##### RECORDS FOR THE EXERCISE
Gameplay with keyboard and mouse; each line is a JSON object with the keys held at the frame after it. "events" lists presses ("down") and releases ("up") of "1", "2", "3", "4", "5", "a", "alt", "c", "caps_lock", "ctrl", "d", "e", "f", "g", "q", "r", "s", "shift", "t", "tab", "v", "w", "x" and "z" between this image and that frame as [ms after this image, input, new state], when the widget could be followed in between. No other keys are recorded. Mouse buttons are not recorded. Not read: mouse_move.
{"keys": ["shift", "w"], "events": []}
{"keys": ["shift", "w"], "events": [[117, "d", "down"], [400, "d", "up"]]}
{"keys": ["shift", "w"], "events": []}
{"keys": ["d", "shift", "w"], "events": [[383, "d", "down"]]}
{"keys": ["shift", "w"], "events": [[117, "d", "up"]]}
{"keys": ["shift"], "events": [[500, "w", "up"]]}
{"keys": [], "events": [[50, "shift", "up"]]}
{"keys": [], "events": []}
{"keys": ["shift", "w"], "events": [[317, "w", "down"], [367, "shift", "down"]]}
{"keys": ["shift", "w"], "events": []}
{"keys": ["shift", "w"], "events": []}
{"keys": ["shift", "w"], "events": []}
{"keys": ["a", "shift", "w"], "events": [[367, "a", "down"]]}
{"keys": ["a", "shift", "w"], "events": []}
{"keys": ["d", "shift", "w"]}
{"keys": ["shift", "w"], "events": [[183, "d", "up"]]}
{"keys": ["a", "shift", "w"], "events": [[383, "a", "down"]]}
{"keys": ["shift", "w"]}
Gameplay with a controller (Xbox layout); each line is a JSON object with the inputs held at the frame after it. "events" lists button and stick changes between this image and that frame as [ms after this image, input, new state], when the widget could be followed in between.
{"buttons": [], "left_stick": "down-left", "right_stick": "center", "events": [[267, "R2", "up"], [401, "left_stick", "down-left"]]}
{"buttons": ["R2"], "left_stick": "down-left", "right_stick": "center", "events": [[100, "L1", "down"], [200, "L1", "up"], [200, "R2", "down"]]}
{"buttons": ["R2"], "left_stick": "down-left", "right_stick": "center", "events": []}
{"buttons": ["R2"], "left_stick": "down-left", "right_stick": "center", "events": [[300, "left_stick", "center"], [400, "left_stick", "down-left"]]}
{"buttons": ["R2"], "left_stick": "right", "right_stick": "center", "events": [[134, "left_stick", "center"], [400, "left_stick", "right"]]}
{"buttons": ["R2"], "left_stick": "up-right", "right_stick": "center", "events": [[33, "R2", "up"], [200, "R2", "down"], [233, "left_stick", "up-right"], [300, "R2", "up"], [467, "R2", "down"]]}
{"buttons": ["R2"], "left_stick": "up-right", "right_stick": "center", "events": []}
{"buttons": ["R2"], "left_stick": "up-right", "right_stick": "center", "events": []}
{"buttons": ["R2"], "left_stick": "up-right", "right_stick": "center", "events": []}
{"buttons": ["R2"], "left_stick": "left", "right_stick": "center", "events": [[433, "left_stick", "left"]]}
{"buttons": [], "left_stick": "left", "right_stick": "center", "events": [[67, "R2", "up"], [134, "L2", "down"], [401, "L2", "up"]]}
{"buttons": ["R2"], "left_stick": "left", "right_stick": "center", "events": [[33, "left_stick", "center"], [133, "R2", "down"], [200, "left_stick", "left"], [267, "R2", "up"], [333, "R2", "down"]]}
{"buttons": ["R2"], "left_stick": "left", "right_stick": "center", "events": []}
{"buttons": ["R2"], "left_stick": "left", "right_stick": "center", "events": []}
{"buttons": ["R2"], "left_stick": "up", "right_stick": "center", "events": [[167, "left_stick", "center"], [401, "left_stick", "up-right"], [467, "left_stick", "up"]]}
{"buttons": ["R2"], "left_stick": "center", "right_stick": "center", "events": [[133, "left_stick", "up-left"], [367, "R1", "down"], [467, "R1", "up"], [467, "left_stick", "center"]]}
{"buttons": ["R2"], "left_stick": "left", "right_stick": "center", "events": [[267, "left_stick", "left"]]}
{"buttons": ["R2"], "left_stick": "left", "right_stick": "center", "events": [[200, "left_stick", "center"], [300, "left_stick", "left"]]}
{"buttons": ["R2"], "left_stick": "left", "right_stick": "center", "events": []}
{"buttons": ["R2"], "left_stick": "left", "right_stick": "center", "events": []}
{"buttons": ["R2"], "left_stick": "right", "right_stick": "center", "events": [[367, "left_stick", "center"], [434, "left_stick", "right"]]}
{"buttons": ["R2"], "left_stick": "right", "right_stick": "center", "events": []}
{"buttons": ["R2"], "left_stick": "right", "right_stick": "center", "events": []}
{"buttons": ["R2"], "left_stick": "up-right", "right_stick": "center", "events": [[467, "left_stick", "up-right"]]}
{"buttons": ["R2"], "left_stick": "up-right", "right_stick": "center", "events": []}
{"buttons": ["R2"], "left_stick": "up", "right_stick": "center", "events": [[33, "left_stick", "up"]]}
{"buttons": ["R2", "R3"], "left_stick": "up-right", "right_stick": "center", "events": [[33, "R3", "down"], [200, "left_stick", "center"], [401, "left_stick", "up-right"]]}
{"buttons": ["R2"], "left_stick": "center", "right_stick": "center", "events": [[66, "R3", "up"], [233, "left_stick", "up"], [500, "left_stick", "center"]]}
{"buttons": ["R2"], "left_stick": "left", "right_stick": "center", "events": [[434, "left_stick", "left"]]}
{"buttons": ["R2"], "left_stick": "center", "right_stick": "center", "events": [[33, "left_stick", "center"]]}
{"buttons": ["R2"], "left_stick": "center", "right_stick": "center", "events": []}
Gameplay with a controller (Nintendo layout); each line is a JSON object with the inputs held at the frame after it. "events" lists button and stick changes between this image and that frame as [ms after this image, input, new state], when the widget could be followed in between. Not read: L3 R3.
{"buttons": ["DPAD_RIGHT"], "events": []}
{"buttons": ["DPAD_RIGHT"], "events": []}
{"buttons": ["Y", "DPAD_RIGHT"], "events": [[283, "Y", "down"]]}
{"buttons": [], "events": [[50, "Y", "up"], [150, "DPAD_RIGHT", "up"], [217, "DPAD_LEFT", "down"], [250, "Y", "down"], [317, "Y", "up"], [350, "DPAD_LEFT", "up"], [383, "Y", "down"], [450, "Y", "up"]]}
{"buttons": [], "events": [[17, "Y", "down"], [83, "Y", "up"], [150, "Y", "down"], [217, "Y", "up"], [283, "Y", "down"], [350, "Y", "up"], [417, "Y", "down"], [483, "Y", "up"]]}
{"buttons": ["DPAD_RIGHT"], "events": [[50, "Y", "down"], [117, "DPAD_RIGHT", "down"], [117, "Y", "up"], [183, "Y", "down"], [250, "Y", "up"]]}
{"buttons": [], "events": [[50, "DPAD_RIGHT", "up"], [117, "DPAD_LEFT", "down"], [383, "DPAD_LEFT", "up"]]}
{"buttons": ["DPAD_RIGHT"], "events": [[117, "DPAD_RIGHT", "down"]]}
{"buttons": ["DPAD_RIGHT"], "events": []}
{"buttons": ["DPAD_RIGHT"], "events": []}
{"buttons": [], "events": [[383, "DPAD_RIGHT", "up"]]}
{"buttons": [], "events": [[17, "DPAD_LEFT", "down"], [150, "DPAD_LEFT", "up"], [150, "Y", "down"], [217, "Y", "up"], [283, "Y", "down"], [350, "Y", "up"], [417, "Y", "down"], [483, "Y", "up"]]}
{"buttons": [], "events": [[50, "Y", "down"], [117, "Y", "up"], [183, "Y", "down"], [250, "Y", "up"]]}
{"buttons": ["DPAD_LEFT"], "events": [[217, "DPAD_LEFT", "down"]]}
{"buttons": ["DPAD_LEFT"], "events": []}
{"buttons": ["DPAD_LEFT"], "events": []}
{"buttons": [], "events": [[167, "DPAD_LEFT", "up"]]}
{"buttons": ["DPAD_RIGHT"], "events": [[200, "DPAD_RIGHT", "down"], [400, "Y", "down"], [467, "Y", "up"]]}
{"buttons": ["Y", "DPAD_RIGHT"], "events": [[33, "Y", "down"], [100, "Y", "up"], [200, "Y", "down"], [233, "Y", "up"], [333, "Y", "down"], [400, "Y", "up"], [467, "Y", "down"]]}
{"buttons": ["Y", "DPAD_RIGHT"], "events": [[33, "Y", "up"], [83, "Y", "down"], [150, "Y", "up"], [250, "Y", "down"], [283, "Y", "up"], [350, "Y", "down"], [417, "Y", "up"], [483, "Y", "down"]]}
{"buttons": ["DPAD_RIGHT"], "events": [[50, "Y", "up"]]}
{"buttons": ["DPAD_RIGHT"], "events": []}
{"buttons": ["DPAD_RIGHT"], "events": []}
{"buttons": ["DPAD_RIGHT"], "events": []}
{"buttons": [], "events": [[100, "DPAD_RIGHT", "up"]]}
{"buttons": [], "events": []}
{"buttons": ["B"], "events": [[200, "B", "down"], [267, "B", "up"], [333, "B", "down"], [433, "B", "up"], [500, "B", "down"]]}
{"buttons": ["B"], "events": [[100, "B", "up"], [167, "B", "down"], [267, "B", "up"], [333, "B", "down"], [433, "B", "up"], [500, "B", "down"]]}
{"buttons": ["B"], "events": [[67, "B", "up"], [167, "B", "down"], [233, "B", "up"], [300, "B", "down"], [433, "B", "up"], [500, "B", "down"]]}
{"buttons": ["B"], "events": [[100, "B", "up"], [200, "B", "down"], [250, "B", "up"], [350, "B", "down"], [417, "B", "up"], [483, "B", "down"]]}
##########
EXERCISE DIRECTIONS :: Locate the lines above that hold the word "changes". Show every one of them.

EXERCISE ANSWER ::
Gameplay with a controller (Xbox layout); each line is a JSON object with the inputs held at the frame after it. "events" lists button and stick changes between this image and that frame as [ms after this image, input, new state], when the widget could be followed in between.
Gameplay with a controller (Nintendo layout); each line is a JSON object with the inputs held at the frame after it. "events" lists button and stick changes between this image and that frame as [ms after this image, input, new state], when the widget could be followed in between. Not read: L3 R3.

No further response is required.